To do
A - Repeat the part of the Black Hawk forum post that opens with the words containing "UK procurement would" and closes with "watch it happen.....", switching "storage" to "maintenance".
B - Pick up the forum post about the surplus Black Hawks where it stops and continue it.

Passage
++++++++
According to the Drive "SIGAR previously reported that 37 Black Hawks that had been destined for Afghanistan were still at an unspecified location in the United States when the country's government collapsed in August."

So there are 37 brand new blackhawks needing new owners sitting un-loved in the US.

How about the Australian army and or RAF share them and can then replace there kit fairly quickly?????

 
Here's an idea:

According to the Drive "SIGAR previously reported that 37 Black Hawks that had been destined for Afghanistan were still at an unspecified location in the United States when the country's government collapsed in August."

So there are 37 brand new blackhawks needing new owners sitting un-loved in the US.

How about the Australian army and or RAF share them and can then replace there kit fairly quickly?????

UK procurement would insist on their being only 36 aircraft, even if the 37th was free, they would not want the costs of storage, painting it for 40 years.....even if it was the deal of the century......just watch it happen.....
++++++++
Information supplied

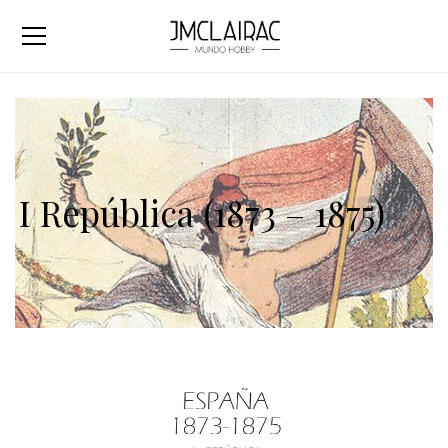
I República (1873 – 1875)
++++++++
Solved problems
A -
UK procurement would insist on their being only 36 aircraft, even if the 37th was free, they would not want the costs of maintenance, painting it for 40 years.....even if it was the deal of the century......just watch it happen.....

B -
 
LM have finally gotten around to offering the Polish-built S-70i....

https://ukdefencejournal.org.uk/black-hawk-helicopters-offered-to-uk-as-puma-replacement/
Maybe its just me, but is bringing all these different fleets into 1 deal, actually helpful?

We are trying to replace 24 full 'combat' ready aircraft, in UK/ Europe.

Plus a handful in Belize, and another handful in Cyprus?

In a european conflict your not going to have time/be bothered to ship a handful of choppers from Belize to UK, you would just borrow from Bristow or whoever.

Seems to me we want 24 real, solid aircraft with global support(i.e. standardisation with our ally(ies)) and 12 cheap, basic aircraft, without defensive aids, weapons pylons, for the general purpose locations.

Standardisation helps where your jet aircraft are zooming around between bases, these aircraft wont, they stay local.

As Australia seems to be 'correcting' a 20 year old error, I hope the UK isnt going to make a similar error.
 
Maybe its just me, but is bringing all these different fleets into 1 deal, actually helpful?

We are trying to replace 24 full 'combat' ready aircraft, in UK/ Europe.

Plus a handful in Belize, and another handful in Cyprus?
It is strange I agree, I would have thought the Belize/Cyprus needs would have gone the same way as the 667 Sqn AAC 212s operated in Brunei - private operator contract.
I'm not sure when the Brunei contract comes up for renewal, maybe when it does then a larger deal will be struck to cover all these overseas needs and the NMH fleet will become solely UK based? (cue another battle in the everlasting RAF Vs AAC war)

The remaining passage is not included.